§ Problem details:
Scan the entries line by line and return those with "thumb".

§ Excerpted records:
*** Block opens ***

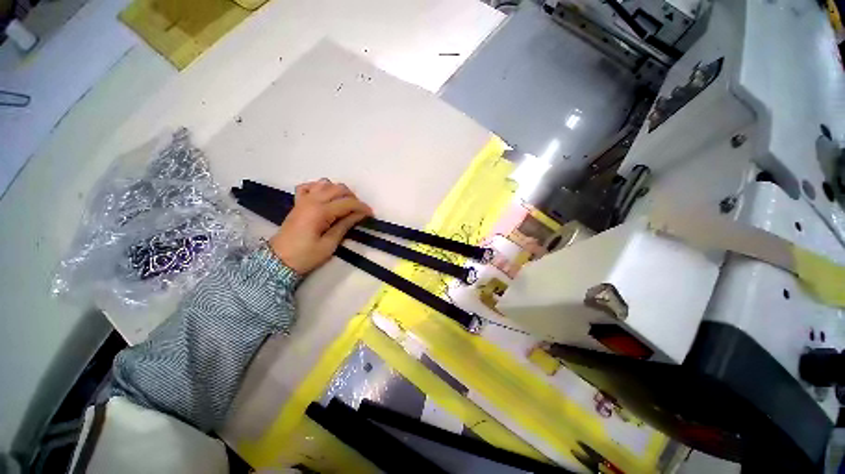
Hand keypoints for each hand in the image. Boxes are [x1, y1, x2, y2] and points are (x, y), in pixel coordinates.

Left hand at [269, 179, 372, 274]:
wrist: (278, 260)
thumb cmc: (306, 255)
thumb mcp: (329, 244)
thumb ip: (345, 226)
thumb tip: (360, 214)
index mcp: (320, 212)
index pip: (347, 202)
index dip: (362, 207)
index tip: (371, 214)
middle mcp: (312, 201)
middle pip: (338, 188)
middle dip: (353, 197)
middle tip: (359, 211)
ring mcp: (303, 200)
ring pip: (325, 183)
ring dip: (339, 191)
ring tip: (344, 204)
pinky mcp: (298, 202)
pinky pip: (309, 186)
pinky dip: (320, 187)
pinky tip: (326, 196)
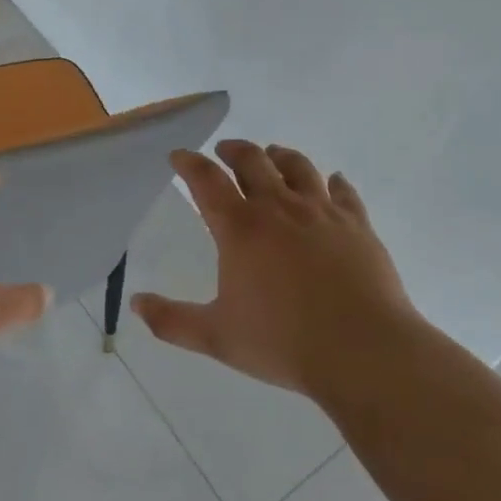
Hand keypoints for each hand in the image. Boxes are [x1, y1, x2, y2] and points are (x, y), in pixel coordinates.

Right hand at [132, 140, 419, 398]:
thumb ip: (172, 321)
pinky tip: (334, 182)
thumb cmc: (283, 342)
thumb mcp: (217, 337)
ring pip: (298, 166)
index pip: (206, 180)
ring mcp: (322, 212)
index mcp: (240, 228)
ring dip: (280, 156)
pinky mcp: (357, 225)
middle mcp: (279, 207)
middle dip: (233, 150)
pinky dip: (335, 182)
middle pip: (252, 160)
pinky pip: (344, 192)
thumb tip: (136, 305)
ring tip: (272, 155)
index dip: (189, 163)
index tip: (179, 156)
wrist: (363, 351)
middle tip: (224, 150)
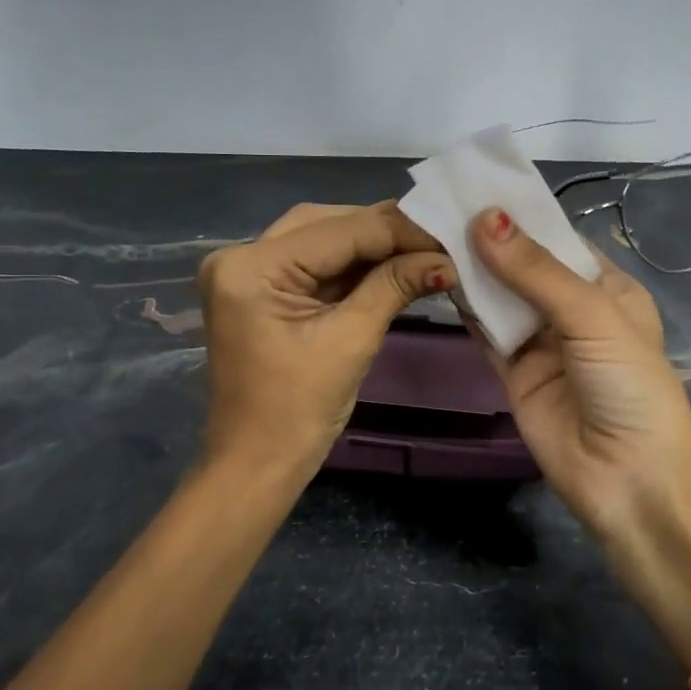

*** Block closes ***

§ Written answer:
thumb cmc: (306, 255)
thumb mcp: (329, 244)
thumb ip: (345, 226)
thumb tip: (360, 214)
thumb ip: (172, 321)
thumb cmc: (283, 342)
thumb mcp: (217, 337)
thumb tip: (136, 305)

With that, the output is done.